Deprotonation of the Carbocation
In the overlap region, the positively charged end carbon of the carbocation attracts electrons that bond it to the adjacent carbon. This electron movement makes the atom slightly positive, which draws electrons in the overlap regions of all other atoms that are attached to it. Due to this, hydrogen on the α carbon becomes very slightly acidic, allowing it to be removed as a proton during an acid-base reaction.
Zaitsev’s Rule
A double bond may be formed by the loss of hydrogen atoms from two different carbons on a carbocation during an alcohol dehydration reaction. An observation called the Zaitsev rule states that the major product is always the more highly substituted alkene with the greatest number of substituents on the carbon atoms of the double bond. The following products are formed during the dehydration reaction of 2‐butanol.
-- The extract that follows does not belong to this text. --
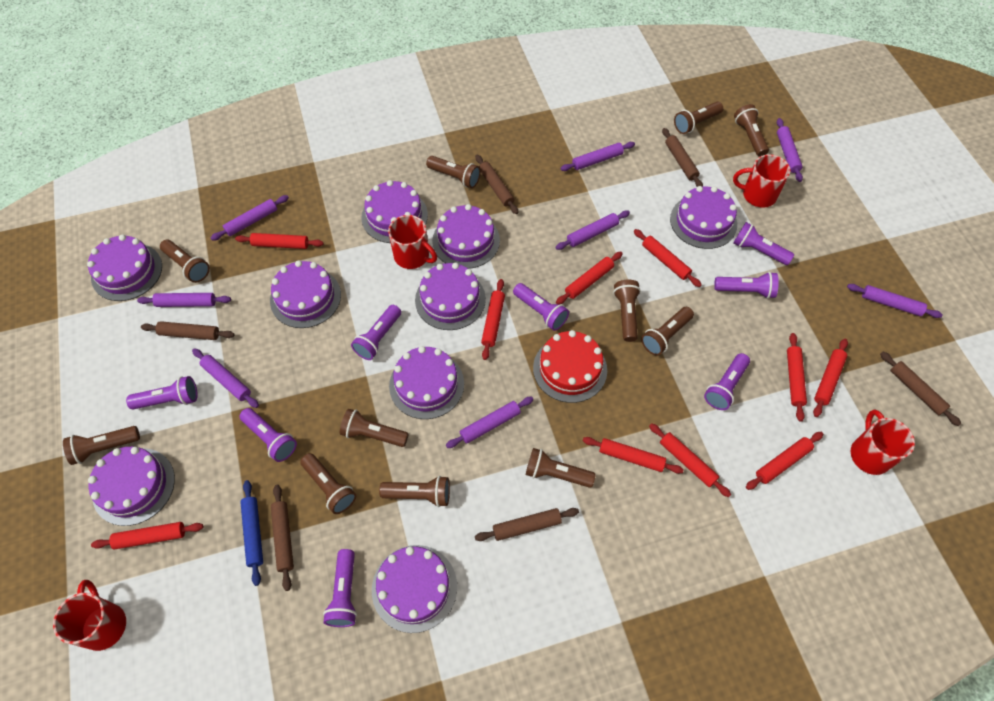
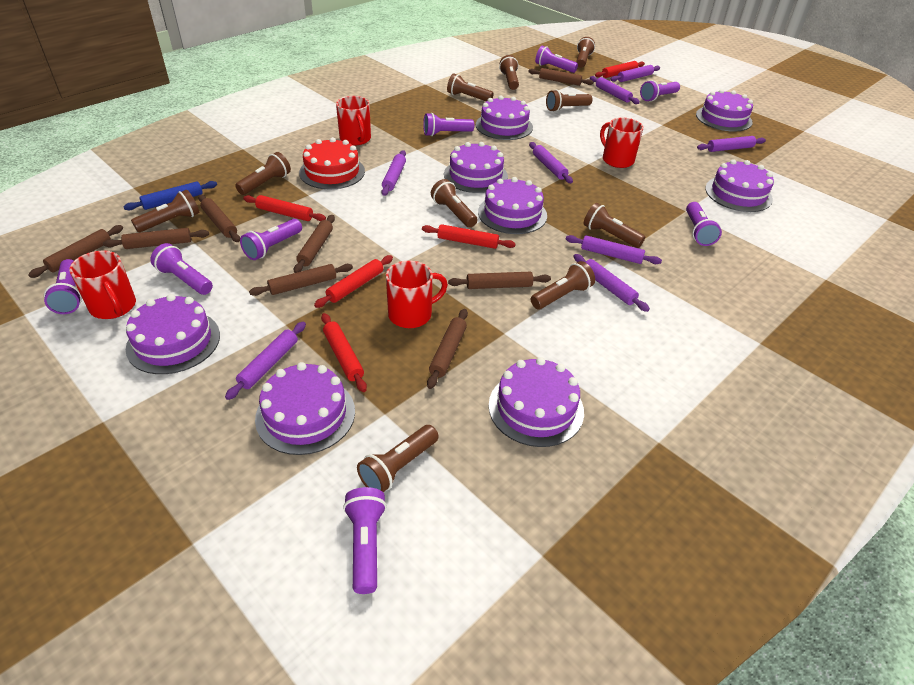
brown flashlight: [63,426,140,465] [160,240,210,283] [300,453,356,514] [340,409,409,447] [379,476,450,507] [426,156,481,188] [526,448,596,488] [613,279,641,342] [641,307,694,356] [674,102,723,134] [734,104,769,157] = 11 -> [131,189,199,232] [235,152,291,195] [357,425,439,492] [431,179,478,228] [447,73,494,101] [499,55,519,90] [531,261,595,309] [546,90,592,112] [576,37,595,68] [584,203,645,248] = 10
brown rolling pin: [141,321,234,340] [271,485,294,591] [475,155,518,214] [475,508,579,541] [662,128,703,187] [880,352,961,426] = 6 -> [28,225,123,278] [103,228,209,249] [198,195,240,242] [249,264,353,296] [294,215,335,273] [427,309,468,389] [448,272,551,289] [528,68,593,86] = 8
purple cake: [87,234,162,301] [88,447,175,526] [270,260,341,328] [361,180,428,243] [372,545,457,633] [389,346,464,419] [415,262,486,330] [432,204,500,269] [670,186,737,249] = 9 -> [126,294,220,374] [255,362,355,455] [444,142,508,193] [476,96,533,140] [478,177,547,234] [489,357,584,447] [696,89,753,132] [705,159,774,212] = 8
red rolling pin: [91,522,203,550] [235,233,324,249] [481,279,505,360] [556,252,623,304] [583,437,684,474] [634,229,702,287] [649,423,731,497] [746,432,823,490] [787,333,807,422] [813,339,848,417] = 10 -> [243,195,326,221] [314,255,393,308] [321,313,367,392] [422,224,516,249] [595,61,645,78] = 5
According to the Zaitsev rule, 2-butene will be the major product. We notice that each carbon atom which is involved in forming the double bond of 2‐butene has one methyl group which is attached to it. In the case of 1‐butene, one carbon atom of the double bond has one substituent (the ethyl group), while the other carbon atom has none.
Carbocation rearrangement
It is possible for the carbocation to rearrange itself during alcohol dehydration to form more stable arrangements. For instance, dehydration of 2-methyl-3-pentanol produces three alkenes. The reaction mechanism indicates that the additional compound is created by rearrangement of a carbocation intermediate during the reaction.
When we rearrange the intermediate carbocation then 2‐methyl‐1‐pentene molecule is formed
When the hydride ion (H: ‐) moves, it results in the formation of a more stable carbocation. Carbon atoms are classified as primary, secondary, and tertiary carbocations. A primary carbocation has one alkyl group attached to it; a secondary carbocation has two alkyl groups attached; and a tertiary carbocation has three alkyl groups attached.
Inductive Effect
It is theoretically possible for alkyl groups to “push” electrons from themselves. This phenomenon is known as the inductive effect. Increasing the number of alkyl groups pushing electrons toward a positively charged carbon atom will increase the stability of the intermediate carbocation. It is due to the delocalization of charge density that this increase in stability occurs. Charges create stresses on atoms. As the stress spreads through a molecule, the charge density on each atom becomes smaller, reducing the stress. This makes the ions more stable as a result. Thus, tertiary carbocations, which have three alkyl groups on which to delocalize the positive charge, are more stable than secondary carbocations, which have only two alkyl groups on which to delocalize the positive charge. As a result, secondary carbocations are more stable than primary carbocations.
Electrons are not “pushed” away from alkyl groups, but rather removed from them by alkyl groups. A positive charge changes an atom’s electronegativity when it becomes an ion. The electronegativity of two carbon atoms determines in part where the overlap region is located relative to each carbon atom in the original sigma bond between two carbon atoms. The overlap region shifts closer to the positively charged, electronegative carbon atom when the electronegativity of one of the carbon atoms increases as a result of ion formation. By rearranging electron density, the neighboring carbon receives a partial positive charge. The amount of charge gained by the second carbon atom is the same as the amount lost by the fully charged carbon atom. As a result, the charge is delocalized over two carbons.